From the first half of November, American Airlines (AAL) appeared to be building momentum. The stock had hit a five-month high as the company hit a quarter that marked its smallest loss since the start of the pandemic.

However, at the end of that month, the Omicron variant was identified and presented a huge roadblock to AAL’s recovery. By Christmas, AAL, along with most of the airline industry, had to cancel flights during its busiest travel season in two years as waves of workers came crashing down with the new form of COVID.

The result was a setback for the company’s finances. Last week, the company reported a net loss of $931 million for the fourth quarter. This was a dramatic improvement from the nearly $2.2 billion lost in the fourth quarter of last year. But last quarter’s loss also outweighed the loss in the third quarter, marking the airline’s eighth straight quarter of red ink.

In the wake of the quarterly results, Doug Parker, the company’s CEO, predicted that demand would stabilize in 30-60 days, a time frame that would point to late February or March. That’s in line with comments from other industry leaders. Delta Air Lines CEO Ed Bastian reported that pre-booking data points to “really robust” demand from President’s Day weekend, which begins Feb. 19.

Is American Airlines a sale?

As of early November, when the stock traded above USD 22, AAL has retreated to a 52-week low of USD 14.91 on Friday. The stock hit that low and traded around 2:30 p.m. ET at $15.39, still down about 2.5% for the day.

The outlook for a significant inventory recovery appears to be related to Parker’s prediction that demand will increase in a post-Omicron economy. This model is supported by a look at Seeking Alpha’s Quant Ratings, which rate a company on various metrics based on quantifiable information.
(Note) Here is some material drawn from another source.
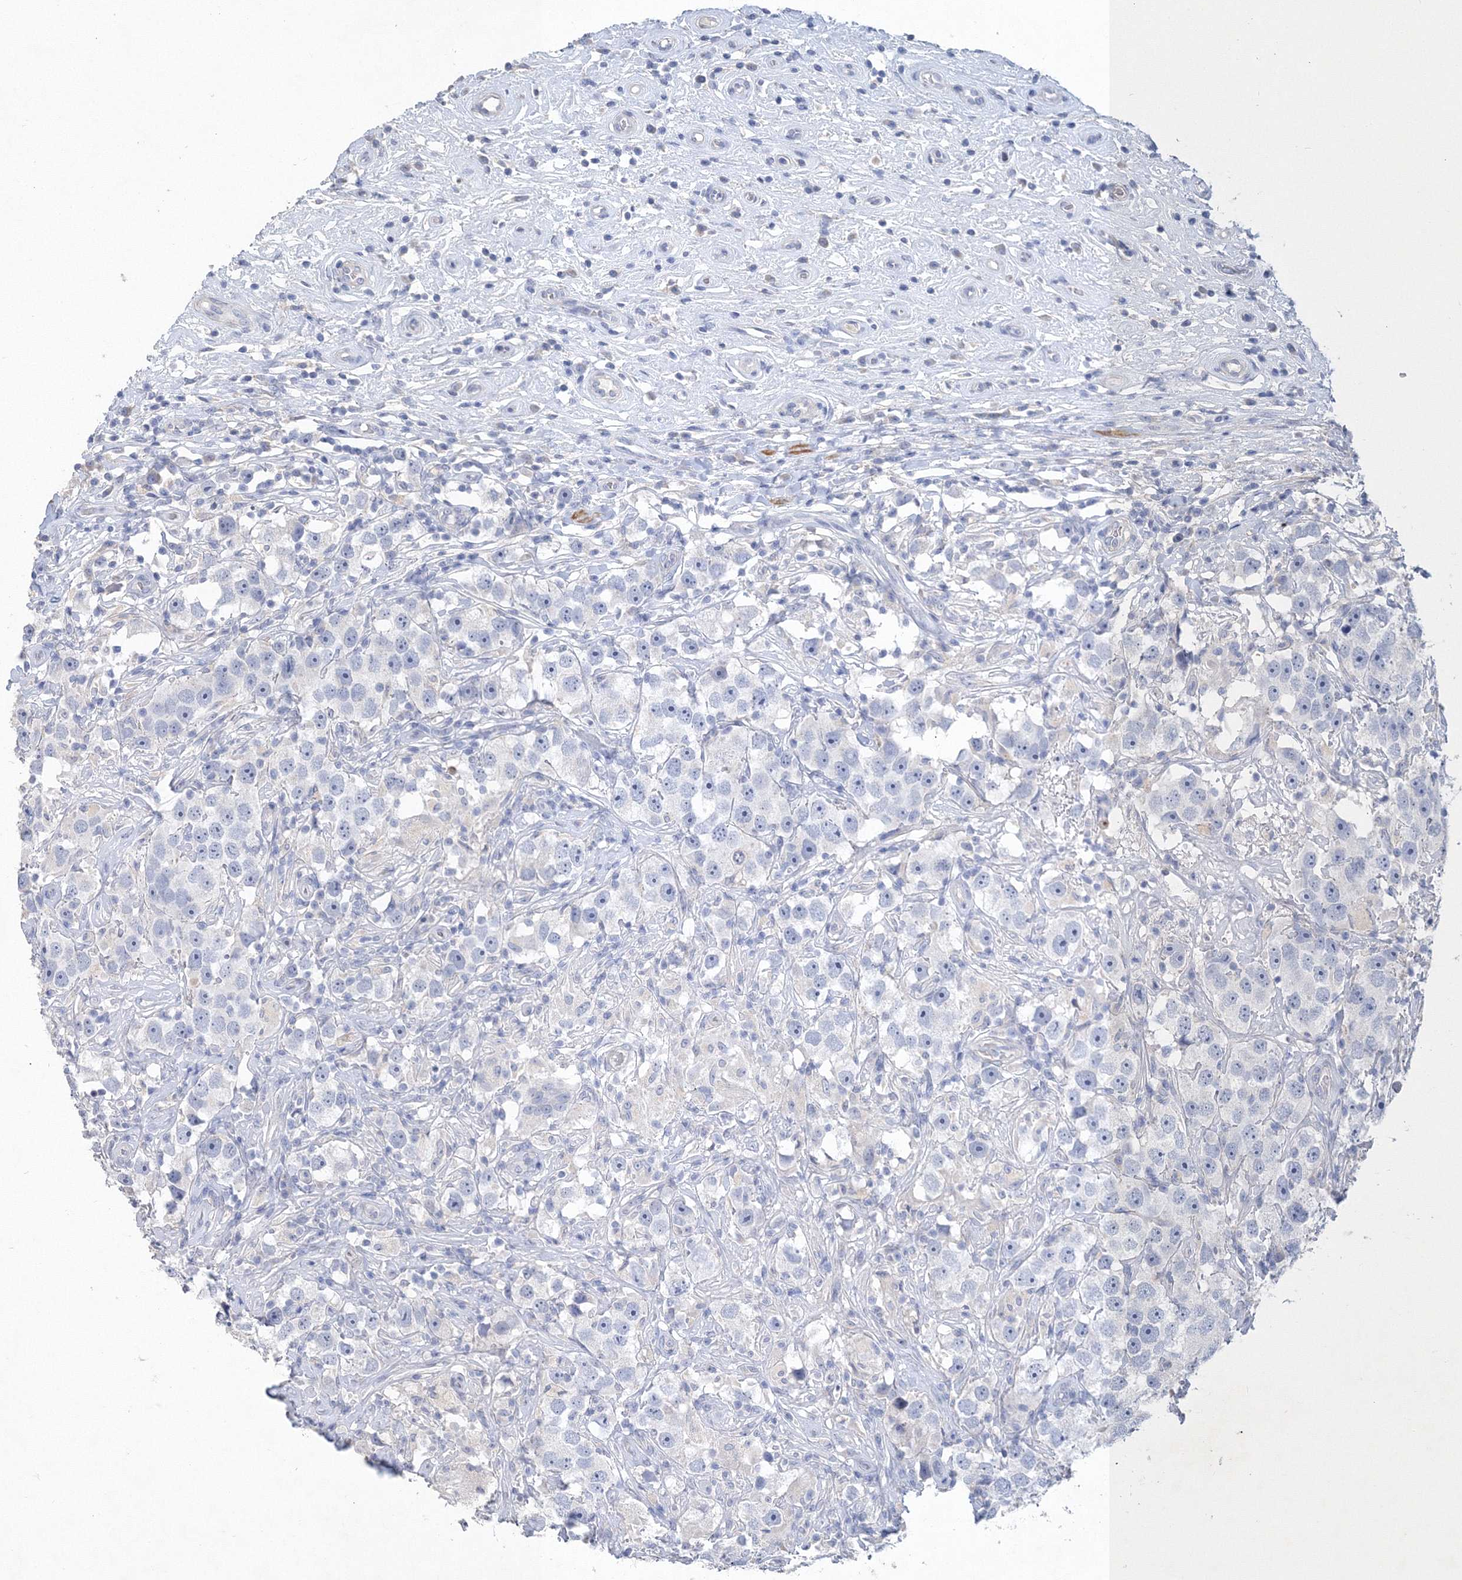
{"staining": {"intensity": "negative", "quantity": "none", "location": "none"}, "tissue": "testis cancer", "cell_type": "Tumor cells", "image_type": "cancer", "snomed": [{"axis": "morphology", "description": "Seminoma, NOS"}, {"axis": "topography", "description": "Testis"}], "caption": "The immunohistochemistry histopathology image has no significant positivity in tumor cells of seminoma (testis) tissue.", "gene": "OSBPL6", "patient": {"sex": "male", "age": 49}}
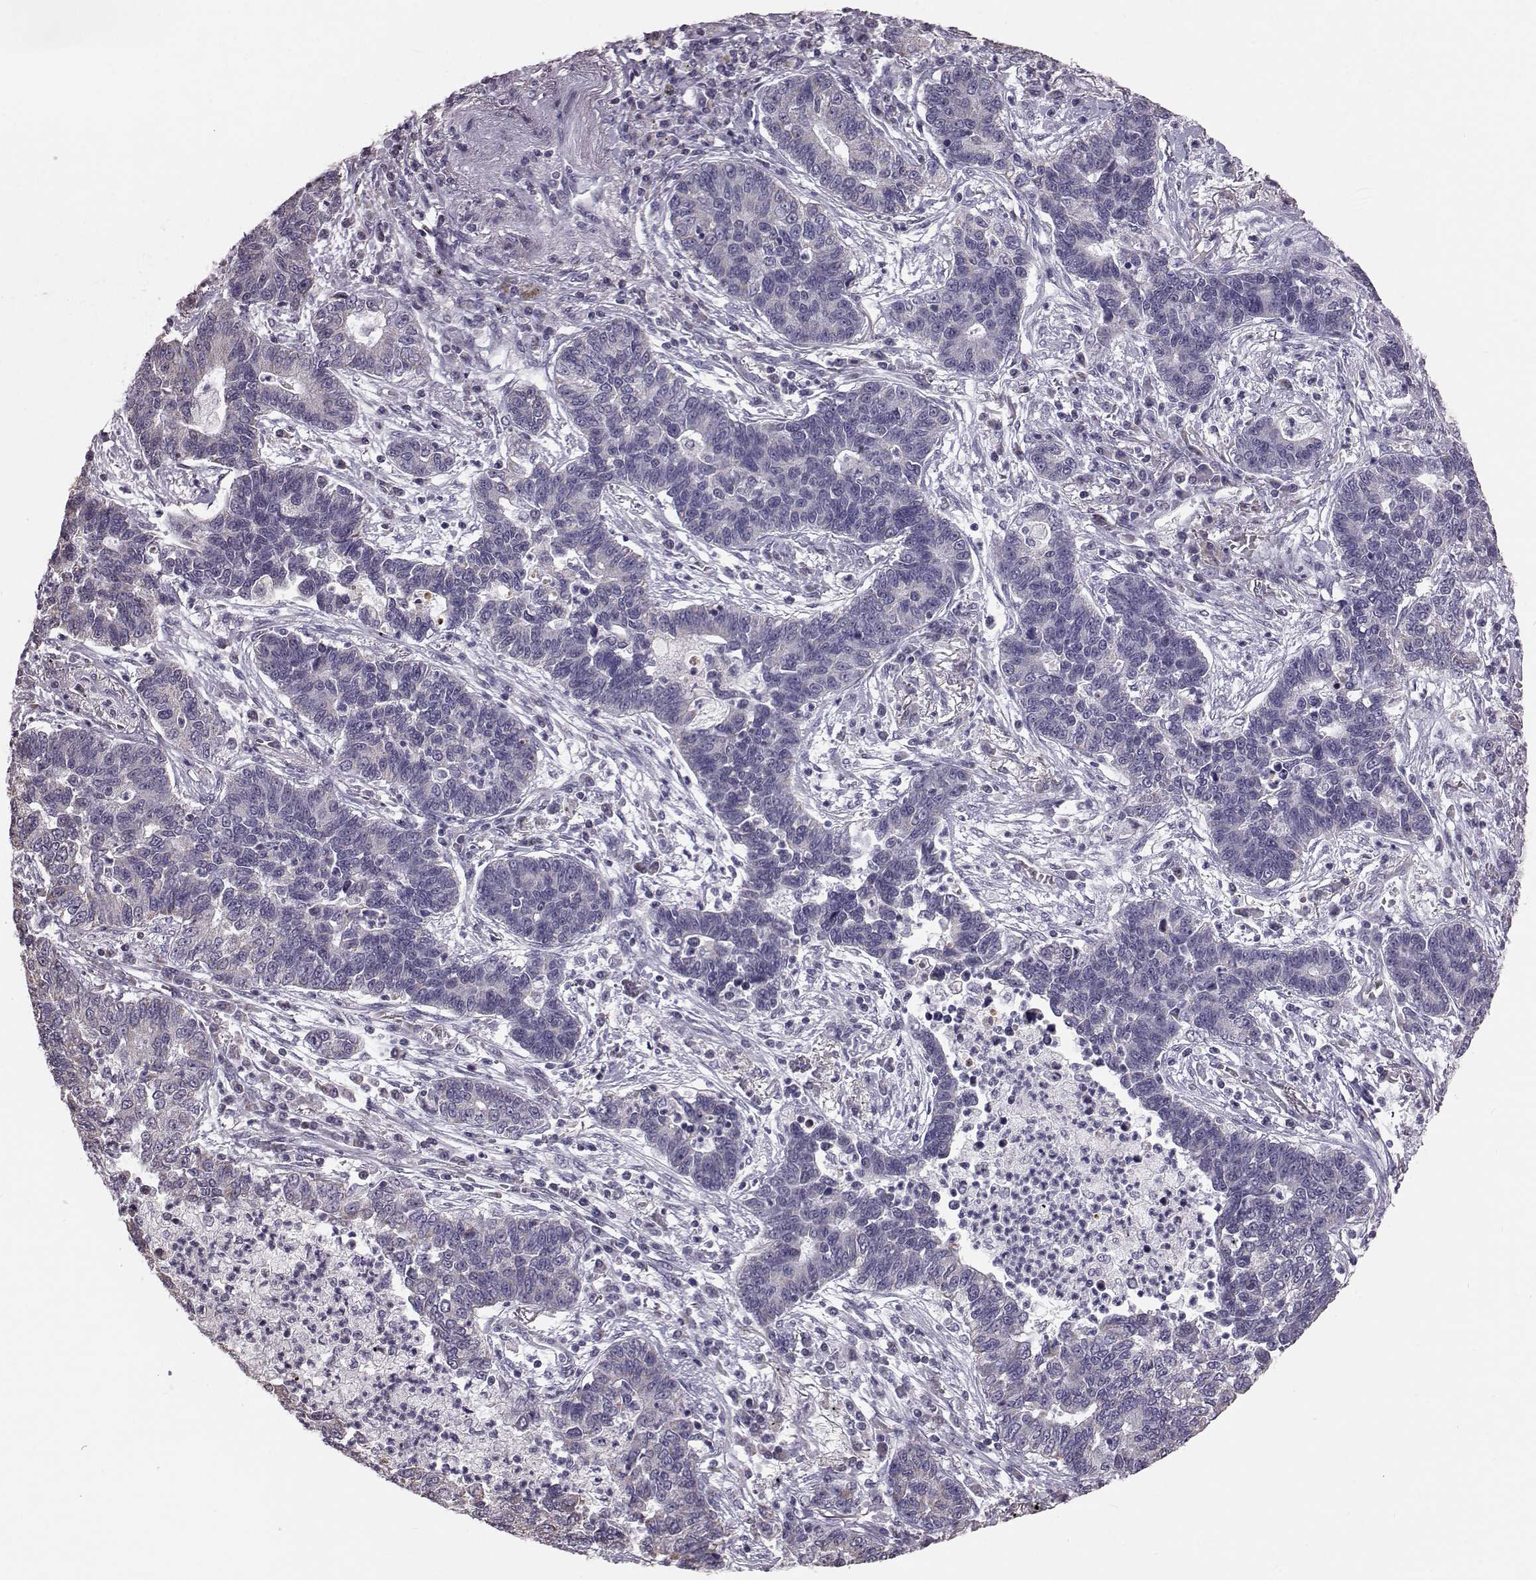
{"staining": {"intensity": "negative", "quantity": "none", "location": "none"}, "tissue": "lung cancer", "cell_type": "Tumor cells", "image_type": "cancer", "snomed": [{"axis": "morphology", "description": "Adenocarcinoma, NOS"}, {"axis": "topography", "description": "Lung"}], "caption": "Immunohistochemical staining of lung cancer demonstrates no significant staining in tumor cells. (DAB immunohistochemistry (IHC), high magnification).", "gene": "ALDH3A1", "patient": {"sex": "female", "age": 57}}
The stock gets a solid valuation score, which is at a B. Meanwhile, its growth has surged to an A, compared to the F it received three months ago. However, the company is saddled with a D for profitability (unsurprising in a company that has suffered losses for eight consecutive quarters). At the same time, it gets a D+ for momentum.

These Quant Ratings suggest that an earnings recovery could spark serious investor interest in the stock. As AAL remains relatively cheap and has strong revenue growth prospects, the ability to achieve profitability and fuel inventory momentum should provide an improving profile.

Meanwhile, SA contributor Stone Fox Capital called the current slide the “last break before full recovery.” For a different perspective, read a bearish version of Reality Check Research, which states that AAL has a balance problem.